10/10/2014

Alenka Bratusek




Alenka Bratusek fez batota e o Parlamento Europeu rejeitou-a como comissária. Alenka Bratusek era primeira-ministra da Eslovénia e nomeou-se a si própria quando estava de saída do Governo.

A democracia tem destas coisas surreais. Em Portugal faz-se as coisas com mais subtileza mas não deixam de ser parecidas. Um ministro que tutele determinada área passa-se para uma empresa privada com quem estabeleceu contratos e fez negócios de Estado.E, por vezes, não tem o descaramento de se nomear a si próprio, mas pede a alguém para o fazer. Nomear os amigos antes de sair do cargo é apanágio da maioria dos governantes deste país.

Não me recordo de tanto descaramento. Em democracia tudo é possível. Por isso é que são precisos mecanismos de  controle e prestação de contas perante identidades isentas e imparciais.

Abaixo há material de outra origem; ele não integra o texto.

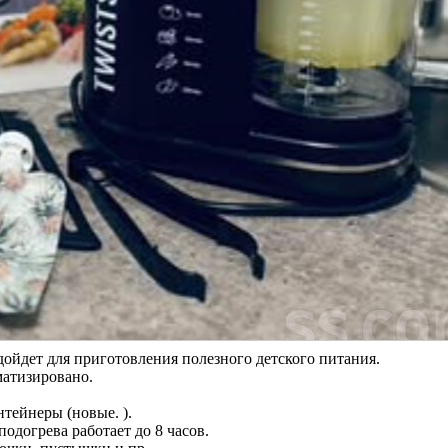
одойдет для приготовления полезного детского питания.
матизировано.
тейнеры (новые. ).
одогрева работает до 8 часов.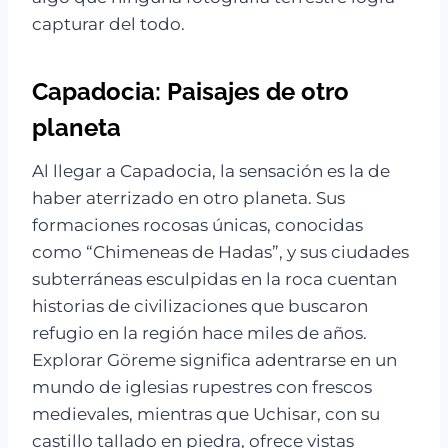
capturar del todo.
Capadocia: Paisajes de otro
planeta
Al llegar a Capadocia, la sensación es la de
haber aterrizado en otro planeta. Sus
formaciones rocosas únicas, conocidas
como “Chimeneas de Hadas”, y sus ciudades
subterráneas esculpidas en la roca cuentan
historias de civilizaciones que buscaron
refugio en la región hace miles de años.
Explorar Göreme significa adentrarse en un
mundo de iglesias rupestres con frescos
medievales, mientras que Uchisar, con su
castillo tallado en piedra, ofrece vistas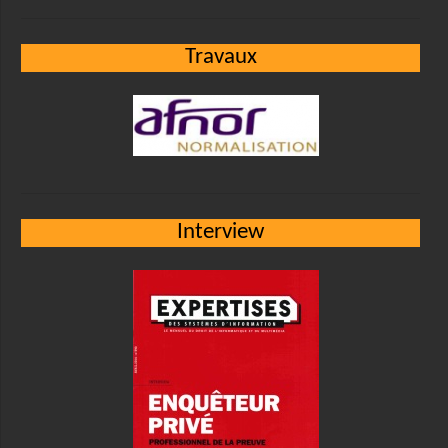
Travaux
Interview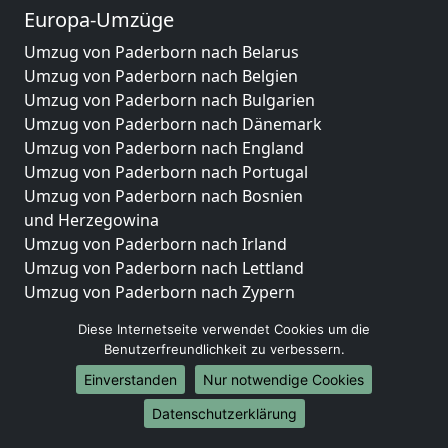
Europa-Umzüge
Umzug von Paderborn nach Belarus
Umzug von Paderborn nach Belgien
Umzug von Paderborn nach Bulgarien
Umzug von Paderborn nach Dänemark
Umzug von Paderborn nach England
Umzug von Paderborn nach Portugal
Umzug von Paderborn nach Bosnien
und Herzegowina
Umzug von Paderborn nach Irland
Umzug von Paderborn nach Lettland
Umzug von Paderborn nach Zypern
Umzug von Paderborn nach Kroatien
Diese Internetseite verwendet Cookies um die
Umzug von Paderborn nach Estland
Benutzerfreundlichkeit zu verbessern.
Umzug von Paderborn nach Finnland
Einverstanden
Nur notwendige Cookies
Umzug von Paderborn nach Frankreich
Umzug von Paderborn nach Griechenland
Datenschutzerklärung
Umzug von Paderborn nach Italien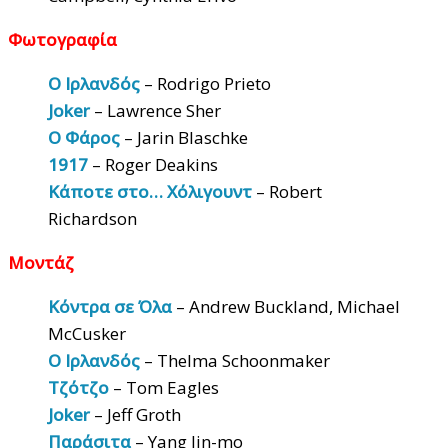
Φωτογραφία
Ο Ιρλανδός
– Rodrigo Prieto
Joker
– Lawrence Sher
Ο Φάρος
– Jarin Blaschke
1917
– Roger Deakins
Κάποτε στο… Χόλιγουντ
– Robert
Richardson
Μοντάζ
Κόντρα σε Όλα
– Andrew Buckland, Michael
McCusker
Ο Ιρλανδός
– Thelma Schoonmaker
Τζότζο
– Tom Eagles
Joker
– Jeff Groth
Παράσιτα
– Yang Jin-mo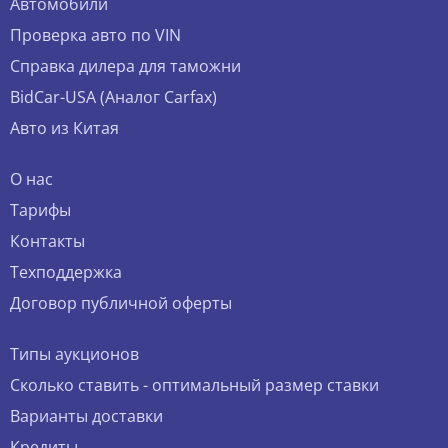
Автомобили
Проверка авто по VIN
Справка дилера для таможни
BidCar-USA (Аналог Carfax)
Авто из Китая
О нас
Тарифы
Контакты
Техподдержка
Договор публичной оферты
Типы аукционов
Сколько ставить - оптимальный размер ставки
Варианты доставки
Кредиты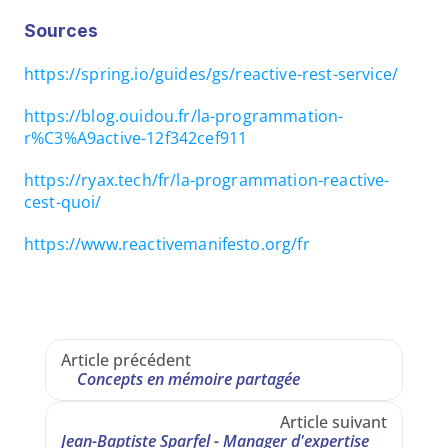
Sources
https://spring.io/guides/gs/reactive-rest-service/
https://blog.ouidou.fr/la-programmation-
r%C3%A9active-12f342cef911
https://ryax.tech/fr/la-programmation-reactive-
cest-quoi/
https://www.reactivemanifesto.org/fr
Article précédent
Concepts en mémoire partagée
Article suivant
Jean-Baptiste Sparfel - Manager d'expertise 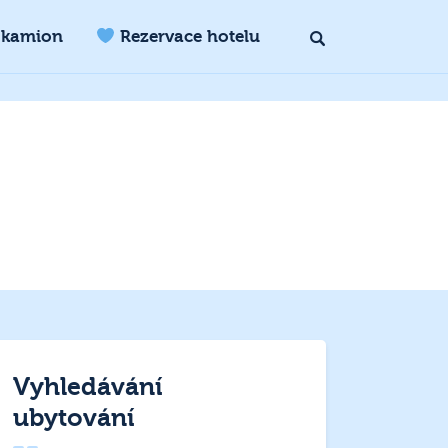
 kamion
Rezervace hotelu
Vyhledávání
ubytování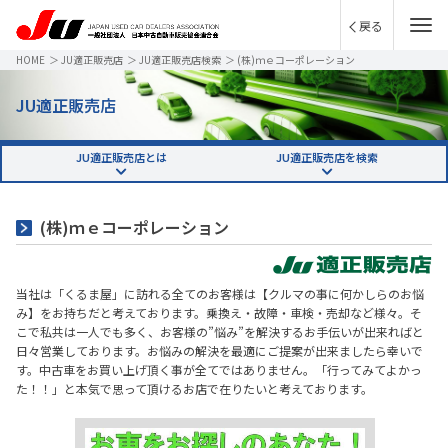
戻る
HOME
＞
JU適正販売店
＞
JU適正販売店検索
＞
(株)ｍｅコーポレーション
JU適正販売店
JU適正販売店とは
JU適正販売店を検索
(株)ｍｅコーポレーション
当社は「くるま屋」に訪れる全てのお客様は【クルマの事に何かしらのお悩
み】をお持ちだと考えております。乗換え・故障・車検・売却など様々。そ
こで私共は一人でも多く、お客様の”悩み”を解決するお手伝いが出来ればと
日々営業しております。お悩みの解決を最適にご提案が出来ましたら幸いで
す。中古車をお買い上げ頂く事が全てではありません。「行ってみてよかっ
た！！」と本気で思って頂けるお店で在りたいと考えております。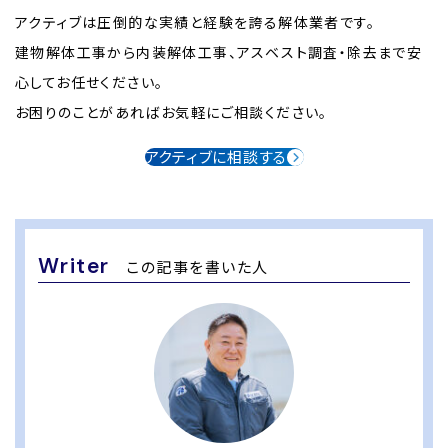
アクティブは圧倒的な実績と経験を誇る解体業者です。
建物解体工事から内装解体工事、アスベスト調査・除去まで安
心してお任せください。
お困りのことがあればお気軽にご相談ください。
アクティブに相談する
Writer
この記事を書いた人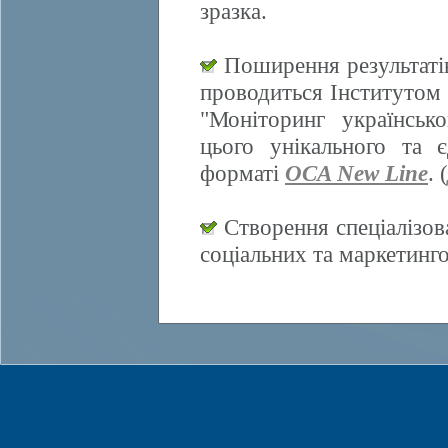
зразка.
Поширення результатів
проводиться Інститутом 
"Моніторинг українсько
цього унікального та 
форматі
OCA New Line
. (
Створення спеціалізов
соціальних та маркетинг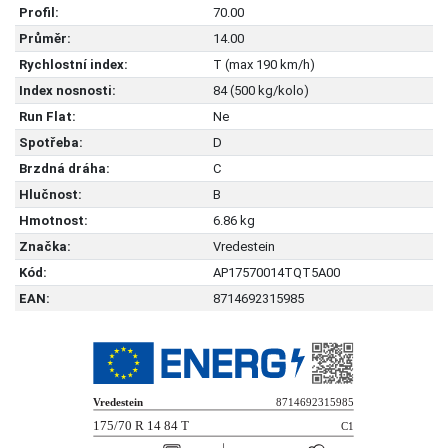
Profil:
70.00
Průměr:
14.00
Rychlostní index:
T (max 190 km/h)
Index nosnosti:
84 (500 kg/kolo)
Run Flat:
Ne
Spotřeba:
D
Brzdná dráha:
C
Hlučnost:
B
Hmotnost:
6.86 kg
Značka:
Vredestein
Kód:
AP17570014TQT5A00
EAN:
8714692315985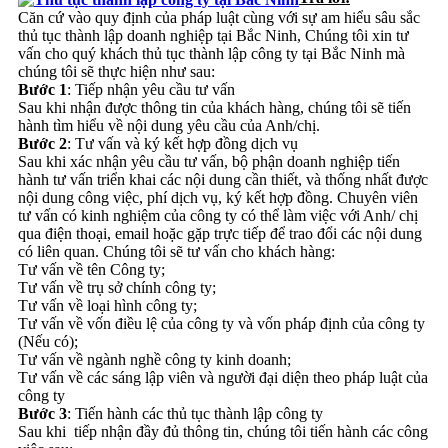
Căn cứ vào quy định của pháp luật cùng với sự am hiểu sâu sắc
thủ tục thành lập doanh nghiệp tại Bắc Ninh, Chúng tôi xin tư
vấn cho quý khách thủ tục thành lập công ty tại Bắc Ninh mà
chúng tôi sẽ thực hiện như sau:
Bước 1
: Tiếp nhận yêu cầu tư vấn
Sau khi nhận được thông tin của khách hàng, chúng tôi sẽ tiến
hành tìm hiểu về nội dung yêu cầu của Anh/chị.
Bước 2
: Tư vấn và ký kết hợp đồng dịch vụ
Sau khi xác nhận yêu cầu tư vấn, bộ phận doanh nghiệp tiến
hành tư vấn triển khai các nội dung cần thiết, và thống nhất được
nội dung công việc, phí dịch vụ, ký kết hợp đồng. Chuyên viên
tư vấn có kinh nghiệm của công ty có thể làm việc với Anh/ chị
qua điện thoại, email hoặc gặp trực tiếp để trao đổi các nội dung
có liên quan. Chúng tôi sẽ tư vấn cho khách hàng:
Tư vấn về tên Công ty;
Tư vấn về trụ sở chính công ty;
Tư vấn về loại hình công ty;
Tư vấn về vốn điều lệ của công ty và vốn pháp định của công ty
(Nếu có);
Tư vấn về ngành nghề công ty kinh doanh;
Tư vấn về các sáng lập viên và người đại diện theo pháp luật của
công ty
Bước 3
: Tiến hành các thủ tục thành lập công ty
Sau khi tiếp nhận đầy đủ thông tin, chúng tôi tiến hành các công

Neste caso, qualquer comissário é questionado , durante audições de três horas, pelas comissões das pastas que deverão ter. É analisado o seu domínio de dossiers e o sua acção anterior.

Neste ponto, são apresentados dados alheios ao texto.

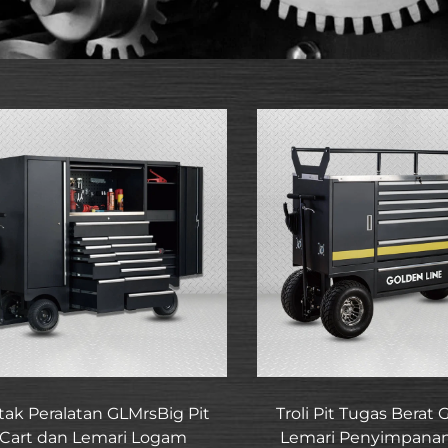
tak Peralatan GLMrsBig Pit
Troli Pit Tugas Berat
Cart dan Lemari Logam
Lemari Penyimpanan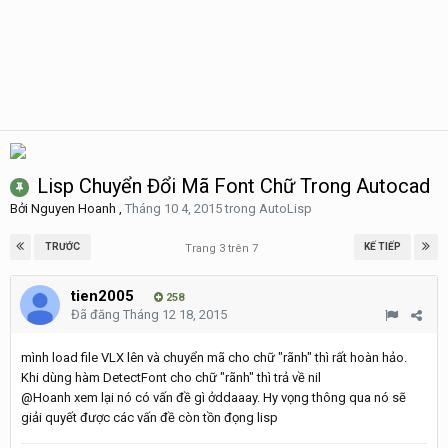
Lisp Chuyển Đổi Mã Font Chữ Trong Autocad
Bởi
Nguyen Hoanh
,
Tháng 10 4, 2015
trong
AutoLisp
TRƯỚC
KẾ TIẾP
Trang 3 trên 7
tien2005
258
Đã đăng
Tháng 12 18, 2015
mình load file VLX lên và chuyển mã cho chữ "rãnh" thì rất hoàn hảo.
Khi dùng hàm DetectFont cho chữ "rãnh" thì trả về nil
@Hoanh xem lại nó có vấn đề gì ởddaaay. Hy vọng thông qua nó sẽ
giải quyết được các vấn đề còn tồn đọng lisp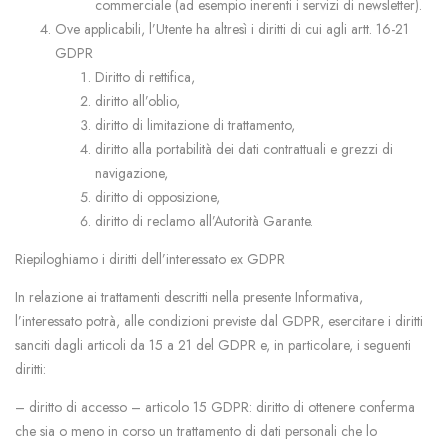
commerciale (ad esempio inerenti i servizi di newsletter).
Ove applicabili, l’Utente ha altresì i diritti di cui agli artt. 16-21
GDPR
Diritto di rettifica,
diritto all’oblio,
diritto di limitazione di trattamento,
diritto alla portabilità dei dati contrattuali e grezzi di
navigazione,
diritto di opposizione,
diritto di reclamo all’Autorità Garante.
Riepiloghiamo i diritti dell’interessato ex GDPR
In relazione ai trattamenti descritti nella presente Informativa,
l’interessato potrà, alle condizioni previste dal GDPR, esercitare i diritti
sanciti dagli articoli da 15 a 21 del GDPR e, in particolare, i seguenti
diritti:
– diritto di accesso – articolo 15 GDPR: diritto di ottenere conferma
che sia o meno in corso un trattamento di dati personali che lo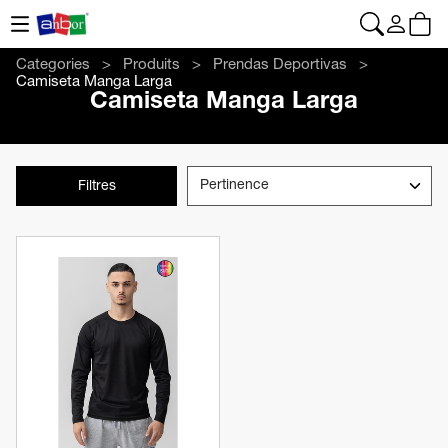
CONTACT
|
+34 962 961 024
|
web@anbor.eu
Français
Categories
Produits
Prendas Deportivas
Camiseta Manga Larga
Camiseta Manga Larga
Filtres
Voir le produit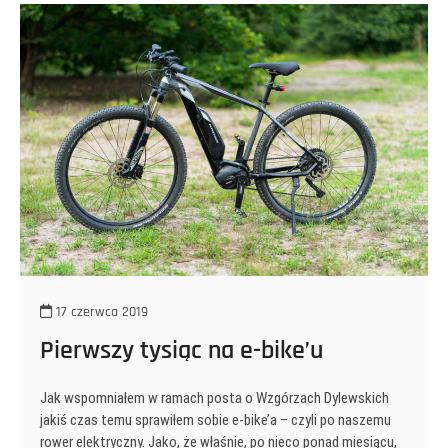
17 czerwca 2019
Pierwszy tysiąc na e-bike’u
Jak wspomniałem w ramach posta o Wzgórzach Dylewskich
jakiś czas temu sprawiłem sobie e-bike’a – czyli po naszemu
rower elektryczny. Jako, że właśnie, po nieco ponad miesiącu,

Por exemplo, Tibor Navracsics, húngaro, que estava indigitado para a pasta de Cultura, Educação e Cidadania, foi chumbado. Pelo facto de ter sido pessoalmente responsável por uma lei de imprensa que dificultava a vida aos jornalistas tornou-o desadequado e inaceitável na área da Cidadania.

A democracia se for devidamente escrutinada consegue coisas bonitas como estas. É preciso em democracia válvulas de segurança, não chega votar.